I returned last night from a trip to the city where I was born. I went there to spend time with 2 people who have been consistantly important in my life. My cousin Karin is about a year younger than me, and my Aunt Bonnie, was the wife of my uncle for 18 years. From the time we met her, around age 20 (her, we must have been 5 and 6?) she has been the person we wanted to be. For a number of reasons Karin and I had wanted to spend time, "just the 3 of us" at this point in our lives. It was possible for all of us to do this last week. There is much to say about how wonderful this was. My blog today is about the feelings that driving around Cleveland Heights brought up. Many of the buildings and streets were the same! It makes me feel grounded and happy and amazed. I love the fact that buildings are not knocked down so that boring places are built there instead. Even the new Casino is housed in the former Higbee Department store downtown. I was excited to see the Cedar-Lee movie theater lobby was THE SAME! Sure the carpet has been replaced and the walls painted, but that lobby is the same as when I went there over 50 years ago! The original theater is the same one, but in cut in two. The stairs as steep as ever, the "make out" balcony: still there too. The newer theaters are in the old Clarks restaurant. The Cleveland Art Museum, still greets one with Rodin's bronze "The Thinker". It all validates who I am somehow....I am affirming that this was all real, I was there, I existed in a time and place that I loved!

Friday, June 22, 2012

My Legacy

In kind of an attempt to clarify the musings of yesterday, what is my Legacy? I really have come to the realization that anything material is unimportant when I am gone. Not my art, my house, my jewelry....my stuff. That does not mean that I don't enjoy the things I own, I do. I love the "things" I have, but the older I get, the more I see I can get by without them. I have never seen anything that was more beautiful to me (other than my grand baby!) than the Tetons by horseback! Of course, I have not been everywhere. My legacy is only in the values I may have instilled in my children, my grand-daughter, and those daughter-women that I sponsor in my program. The smallest bits of kindness, tolerance, and right actions are all I will have of value. If life has meaning at all, it is in service to others. I don't think accomplishments are greater than that.
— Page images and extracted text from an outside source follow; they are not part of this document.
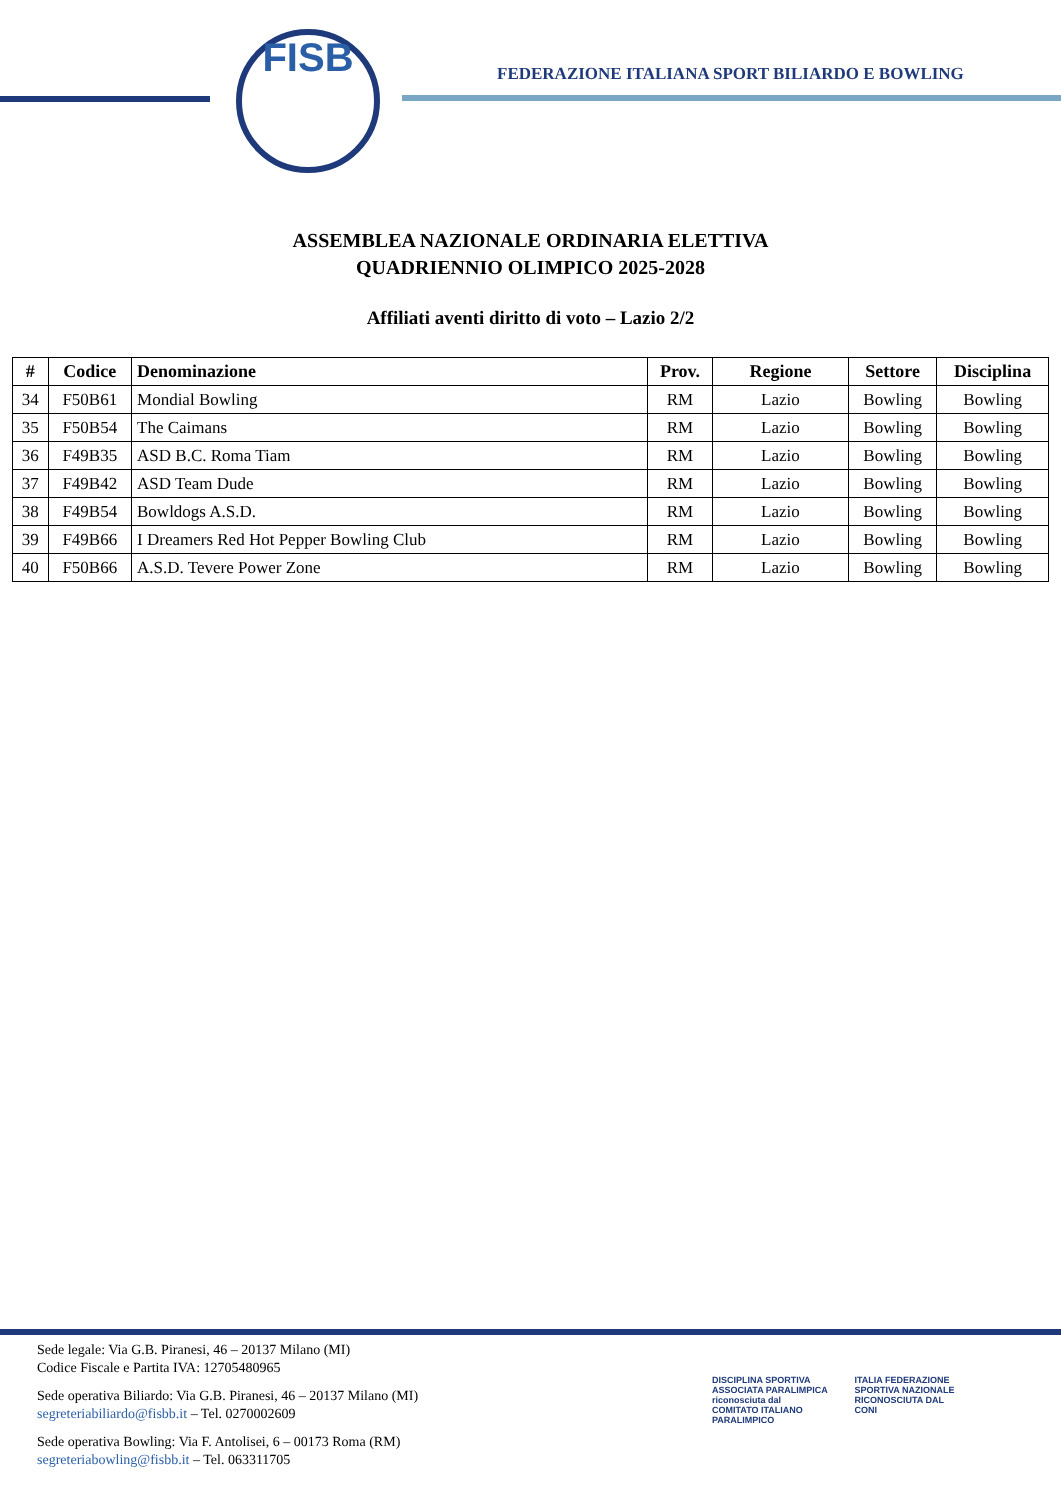FISB
FEDERAZIONE ITALIANA SPORT BILIARDO E BOWLING
ASSEMBLEA NAZIONALE ORDINARIA ELETTIVA
QUADRIENNIO OLIMPICO 2025-2028
Affiliati aventi diritto di voto – Lazio 2/2
| # | Codice | Denominazione | Prov. | Regione | Settore | Disciplina |
| --- | --- | --- | --- | --- | --- | --- |
| 34 | F50B61 | Mondial Bowling | RM | Lazio | Bowling | Bowling |
| 35 | F50B54 | The Caimans | RM | Lazio | Bowling | Bowling |
| 36 | F49B35 | ASD B.C. Roma Tiam | RM | Lazio | Bowling | Bowling |
| 37 | F49B42 | ASD Team Dude | RM | Lazio | Bowling | Bowling |
| 38 | F49B54 | Bowldogs A.S.D. | RM | Lazio | Bowling | Bowling |
| 39 | F49B66 | I Dreamers Red Hot Pepper Bowling Club | RM | Lazio | Bowling | Bowling |
| 40 | F50B66 | A.S.D. Tevere Power Zone | RM | Lazio | Bowling | Bowling |
Sede legale: Via G.B. Piranesi, 46 – 20137 Milano (MI)
Codice Fiscale e Partita IVA: 12705480965
Sede operativa Biliardo: Via G.B. Piranesi, 46 – 20137 Milano (MI)
segreteriabiliardo@fisbb.it – Tel. 0270002609
Sede operativa Bowling: Via F. Antolisei, 6 – 00173 Roma (RM)
segreteriabowling@fisbb.it – Tel. 063311705
DISCIPLINA SPORTIVA ASSOCIATA PARALIMPICA riconosciuta dal
COMITATO ITALIANO PARALIMPICO ITALIA FEDERAZIONE SPORTIVA NAZIONALE RICONOSCIUTA DAL CONI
Even the most respected religious leader serves their Higher Power and their flock.Our favorite actors, artists, musicians are those that make our own hearts and lives fuller just by seeing, hearing, and provoking our minds. I feel these things deeply today,right now. I hope I still embrace this tomorrow instead wishing I had a new car. This is part of my human condition, no? I don't want to sound preachy, just kind of unemcumbered.

Thursday, June 21, 2012

The beet goes on..........

I know, pretty silly, but life does go on and I am still hanging out in my head many times. It has only been 6 months and 5 days since my Mom died. I have come to an interesting conclusion regarding "stuff". It is mostly baggage. Why do I say this? When one is gone, the "things" that we loved are another's "quandry" when we are gone. I don't mean that my Mother's "things" weren't appreciated. Those who read my other blog (Turnabout is Fair Play) know how hard it was for me to clean the room that was hers. Other family members chose pieces that were important and meaningful to them. Now I have things that I truely do not know what to do with, but feel guilty parting with because they were so important to my Mother. For example, her Mother's chair, which she says was specially made for her because she was so small. Her Father's desk, which is a dark wood upright with a drop front. It was not a desk that he brought from his original home, but bought later. She kept it when he passed and it was important to her, none of these fit into my home but I don't want to get rid of them. Lets not even go into the Swarovski crystal pieces that are in small display cases in her room. I find myself really cleaning out all kinds of my own things. I don't want my children to have say "I know she loved this, but what do we do with it." I can't imagine making any moves at my age with the amount of stuff that we have... and I guess the best part of that is: I don't have to do anything today. That is a relief. I am now leaving the danger zone of my mind.